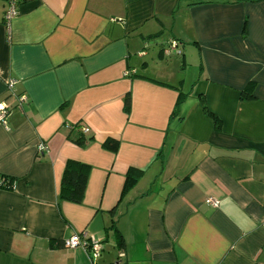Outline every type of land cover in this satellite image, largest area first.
I'll list each match as a JSON object with an SVG mask.
<instances>
[{
    "label": "crops",
    "instance_id": "1",
    "mask_svg": "<svg viewBox=\"0 0 264 264\" xmlns=\"http://www.w3.org/2000/svg\"><path fill=\"white\" fill-rule=\"evenodd\" d=\"M6 8L0 264H91L63 245L81 232L92 264H264V0H20L8 25ZM69 161L88 167L79 202L58 197Z\"/></svg>",
    "mask_w": 264,
    "mask_h": 264
},
{
    "label": "trees",
    "instance_id": "2",
    "mask_svg": "<svg viewBox=\"0 0 264 264\" xmlns=\"http://www.w3.org/2000/svg\"><path fill=\"white\" fill-rule=\"evenodd\" d=\"M253 84L248 83L242 94H247L251 96L250 90ZM203 110L208 117L213 121L214 127L219 129L221 126L220 119L210 112L206 106L203 104ZM176 114V111L174 112ZM115 143H105V146L110 149H114ZM142 171L138 169H130L127 171L124 180V186L122 190V195L126 190L134 186L140 179ZM88 178V167L82 163L76 161H69L66 163L59 186V199L70 200L73 202H79L84 194L86 182ZM13 178L3 176L0 180V187L11 189L13 186Z\"/></svg>",
    "mask_w": 264,
    "mask_h": 264
},
{
    "label": "built area",
    "instance_id": "3",
    "mask_svg": "<svg viewBox=\"0 0 264 264\" xmlns=\"http://www.w3.org/2000/svg\"><path fill=\"white\" fill-rule=\"evenodd\" d=\"M20 0H7V8L4 11V22L8 25L13 17L16 16L18 10L17 6ZM177 49V41L175 39H170L167 43V46L163 48L165 55H169L173 50ZM129 73V72H128ZM15 84L14 79H10L6 85L7 90L11 91ZM26 100V97L22 94L18 96V104H21ZM9 113V107L5 102H0V123L3 126L7 124V115ZM37 154L41 155L46 151V146L44 143H38L37 145ZM205 204L210 207L217 208L219 206V201L211 197H207L204 200ZM63 245L68 248L82 247L90 252V261L91 264L94 260L100 255V252L103 248V244L100 240L94 239L93 237H88L86 233H75L70 237L63 240ZM123 253H120V256H123Z\"/></svg>",
    "mask_w": 264,
    "mask_h": 264
},
{
    "label": "rangeland",
    "instance_id": "4",
    "mask_svg": "<svg viewBox=\"0 0 264 264\" xmlns=\"http://www.w3.org/2000/svg\"><path fill=\"white\" fill-rule=\"evenodd\" d=\"M173 57H174V56H172V57H171V59H172ZM178 59H179V61H181V59H180V58H178ZM191 71H192V70H190V69H189V70H188V74H190V73H191Z\"/></svg>",
    "mask_w": 264,
    "mask_h": 264
}]
</instances>
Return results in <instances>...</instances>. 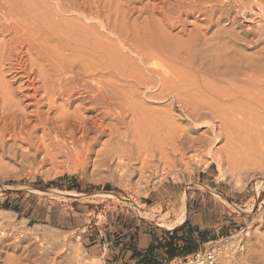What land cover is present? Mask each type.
I'll use <instances>...</instances> for the list:
<instances>
[{
  "label": "bare ground",
  "instance_id": "obj_1",
  "mask_svg": "<svg viewBox=\"0 0 264 264\" xmlns=\"http://www.w3.org/2000/svg\"><path fill=\"white\" fill-rule=\"evenodd\" d=\"M195 15L203 17L204 30L188 28ZM248 17L254 25L243 24ZM189 73L225 89L190 108L188 125L212 119L215 141H226L231 156L264 154V0H0V159L17 156L22 145L29 147L22 159L33 163L38 151L52 147L72 150L81 163L96 151L104 164L143 177L155 169L156 156L174 159L211 143L174 128L167 107L154 117L158 110L148 111L138 97L140 88L151 101L179 95ZM186 93L177 96L185 108ZM183 214L161 226L174 229ZM34 237L8 264L47 263ZM63 250L56 246L49 263L68 258Z\"/></svg>",
  "mask_w": 264,
  "mask_h": 264
},
{
  "label": "rangeland",
  "instance_id": "obj_2",
  "mask_svg": "<svg viewBox=\"0 0 264 264\" xmlns=\"http://www.w3.org/2000/svg\"><path fill=\"white\" fill-rule=\"evenodd\" d=\"M202 18L198 15L191 17L188 28L193 31L197 27L196 25L201 24L198 27L204 30L205 22ZM253 22V19L248 17L244 19L243 24L254 25ZM214 30H209L207 33L209 32L208 34L211 35ZM183 36L181 38L186 41L187 36ZM254 51L249 52L253 53ZM175 71L177 73L178 69ZM146 75L149 77L148 74ZM189 75H187L186 84L189 82L187 85L190 90L185 85V89L179 91V95L188 92L185 95V98L187 96L186 99L184 98L185 100H189L191 96L194 97L189 102L184 100V103L189 104L187 108L183 107L184 104L178 101L179 97L177 96L179 95L173 92H169L172 95L168 96V100L165 99V102L163 100L157 102L153 99L151 101L149 96L144 98L146 94L143 91L144 88L138 90L140 92L138 97L146 102V106L150 105V107L145 106L148 111L152 110L153 112L155 109L159 111L155 110L157 112H153V115L159 113V116L162 111H166L164 109L167 107V114L172 116L171 120H175L170 121L172 124L177 122L173 124V127L178 125L181 129L185 128L190 136H194L193 138L203 135L202 137L205 136L204 138L208 139L207 144L209 140L211 141L208 144L210 146L207 145L203 149L200 148L201 150L194 151L192 154L195 157L187 151L177 152L176 154H183L184 157L179 158V155L175 154L174 159V154L170 155L169 153L170 156H167V161L161 159L160 156H156L155 160H152V164H154L157 171L150 169L149 172L147 171L148 174L146 173L143 177L138 172V174L136 173L131 177L129 174H123L118 169L116 171L115 166L111 167V164L106 165L101 160L96 159V151L87 156L84 159L85 161L82 160L83 163H81V161L76 160L78 157L74 155L72 150L67 148H62V150L58 147L53 149L54 147H52L51 151L48 150L50 154L45 151H38V154L42 153L37 154L38 161L35 160L34 163L36 164H34V159L30 161L22 159L25 152L22 149H26L28 146L25 145L26 147H24L21 144L23 148L17 151V156L11 155L12 158L10 155H5V157H2L0 159V264H8L10 260L7 262V259L12 257H21L24 247L33 241L34 236L42 241L41 247H38V252L42 255L47 254L48 260L45 258L47 263L45 259L43 260L46 264L49 261L52 263L49 258L56 256V246L62 248V250L64 248L61 251L62 256L68 257L63 260L58 259L56 264H73L75 262L73 258L76 256L80 259L83 258L84 264H135L121 263L119 261L120 254L116 253L117 250L110 249L108 243L114 239V231L120 234V227L124 223H130L134 226L138 224V221L142 225L152 226L160 231H167L165 227L160 225H171L178 221L184 205L187 208L185 221L190 219V215L196 216L198 214L195 213L196 207H188L194 206L195 203L203 205V207H200L203 209V218L205 221L208 220L210 224L208 226L210 228L208 230L211 231L208 232L211 239L209 242H213L219 249L221 257L226 259L225 264H264V157H262L264 154L260 151L262 154H258L259 156L252 154H248L250 156H247V154L231 156L230 147L226 146V141L223 140L221 143L215 141L212 133V128L214 129L212 119H202L201 122L193 124L192 127L188 125L191 120L189 117L191 114H188L191 111L190 108L198 106L204 101L205 104L207 101L209 103L213 98L211 93L225 89V86L215 81L212 82V79L210 80L206 76ZM157 85L160 86V83ZM156 87L158 90L156 88L154 91L158 93L160 87ZM173 94L176 95L175 98ZM177 101L178 106L176 105ZM169 105L172 106V109ZM182 107L184 110H182ZM171 111L175 116L171 114ZM152 112L150 113L152 114ZM158 116L154 115V117ZM188 128L189 130H187ZM169 143L171 144V142ZM52 150L55 152L51 153ZM68 151L71 155H68L70 158L66 156ZM55 153L58 155H55L57 158L63 155L57 159L54 156ZM52 154L54 157H51ZM45 157L46 161H43ZM157 157L162 161L157 160ZM54 158L57 161H53ZM20 161H23V163ZM168 161H171V163ZM157 163H159L161 169ZM165 163H169V165ZM135 164L133 166L138 169L142 163L139 161ZM106 166H109V168ZM67 176L74 177L78 181L79 187L87 190V192H67L58 189L42 190L35 187V185H48L59 178ZM208 179L213 181H208ZM259 184L261 185L259 186ZM106 187H109L110 191H106ZM174 188L184 194L180 195V199L177 200L182 201L183 196L187 197L185 204L176 203L174 206L168 201V198L161 203V200L151 202L146 199V197L152 199L157 193L165 189L174 191ZM214 188H217V191L213 190ZM9 193H13V195H9ZM15 198L20 200L22 214L8 210L5 207L10 200ZM143 204L146 206H143ZM211 210L213 211L211 212ZM144 213L148 216L143 215ZM231 219L239 223L230 226V230L224 234L219 233L217 236L214 232V226L216 227V225ZM53 248H55L54 251ZM60 260L63 262L61 263Z\"/></svg>",
  "mask_w": 264,
  "mask_h": 264
},
{
  "label": "trees",
  "instance_id": "obj_3",
  "mask_svg": "<svg viewBox=\"0 0 264 264\" xmlns=\"http://www.w3.org/2000/svg\"><path fill=\"white\" fill-rule=\"evenodd\" d=\"M36 188L42 190L58 189L60 191L78 193H85L87 190L79 187L78 181L74 177H63L56 181L51 182L48 185H35ZM106 191H110L109 187H106ZM13 195V193H9ZM21 195V194H20ZM6 209L22 214L20 200L15 198L10 200L5 206ZM126 224L120 228H125ZM131 227H134L133 225ZM138 228L135 227L133 233L137 234ZM124 237L127 239L133 236L129 233H125ZM211 239L208 236V232L199 231L196 227L192 226L190 220H187L181 227L174 229V231L161 230V235H153L152 241L145 250H139L137 246L130 248L132 255L131 260L136 264H168L169 262L177 258H185L191 254L199 251L202 244H206Z\"/></svg>",
  "mask_w": 264,
  "mask_h": 264
},
{
  "label": "crops",
  "instance_id": "obj_4",
  "mask_svg": "<svg viewBox=\"0 0 264 264\" xmlns=\"http://www.w3.org/2000/svg\"><path fill=\"white\" fill-rule=\"evenodd\" d=\"M209 178H211V176H209ZM208 181H213L212 179H208ZM174 191H171L170 189H165L159 193L156 194V196H154L152 199H149V197H146L147 200L151 201V202H154L155 200L157 201H160L163 202L166 198H168L172 205L175 206V204H185V200H187V197L186 196H183V200L180 201V200H177V199H180V195H184L180 192L177 191V189L175 190V188L173 189ZM213 190H216L217 191V188H214ZM162 197V198H161ZM175 199V200H171V199ZM156 203V202H155ZM145 204H143L144 206ZM153 205V204H152ZM146 206V205H145ZM150 207H154V206H150ZM158 207V206H157ZM186 206L184 205L183 207V210H184V214H183V217L180 221V223L176 226L177 228L181 227L184 223L187 222V220L185 221V213L187 211V208H185ZM188 207H196L195 208V213L197 214L196 216H192L190 215V223L192 226L196 227L197 229H199V231H206V232H211L209 231L208 229H210L208 226L210 225L209 224V221H205L204 218H203V209H201L200 207H203V205L199 204V203H195L194 206H188ZM182 210V208L180 209V211ZM191 211V210H190ZM213 210H211L212 212ZM193 217H195L193 219ZM241 222V221H240ZM138 224L137 225H134V227H131L132 225L130 223H126V226L125 228H122L121 230V233H117V231H114L115 232V235H113V238L112 240H110V242L108 243L109 244V247L110 249H114V250H117L116 253L117 254H120V262L121 263H135L133 260H131V255H132V252L130 250V248L134 245V246H137V248L139 250H145L147 249V247L149 246V244L151 243L152 241V237L154 234L160 236L161 235V231L157 228H154V227H149L147 225H142L139 221L137 222ZM239 222L238 221H235V220H226L224 221L223 223L221 224H218L216 225V227L214 226L215 228V231L217 236L220 234H224L225 232H227L228 230H230V226H234L236 224H238ZM161 226V225H160ZM135 227L138 228L137 230V234L133 233L134 230H135ZM163 227V226H161ZM166 228V227H165ZM167 229V228H166ZM176 229V228H174ZM174 229H167V231H174ZM172 230V231H171ZM125 233H129L130 235L133 236V239H131V237H128L127 239L124 237ZM204 246V244H202L200 246V249H202V247ZM105 247V245H104ZM199 249V250H200ZM136 264V263H135Z\"/></svg>",
  "mask_w": 264,
  "mask_h": 264
},
{
  "label": "built area",
  "instance_id": "obj_5",
  "mask_svg": "<svg viewBox=\"0 0 264 264\" xmlns=\"http://www.w3.org/2000/svg\"><path fill=\"white\" fill-rule=\"evenodd\" d=\"M203 247L194 254L177 258L168 264H221V253L213 242H208Z\"/></svg>",
  "mask_w": 264,
  "mask_h": 264
}]
</instances>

##############################

TASK STATEMENT:
Count the lines in the records above that contain the string "label", and reply with the number alone.

SOLUTION:
9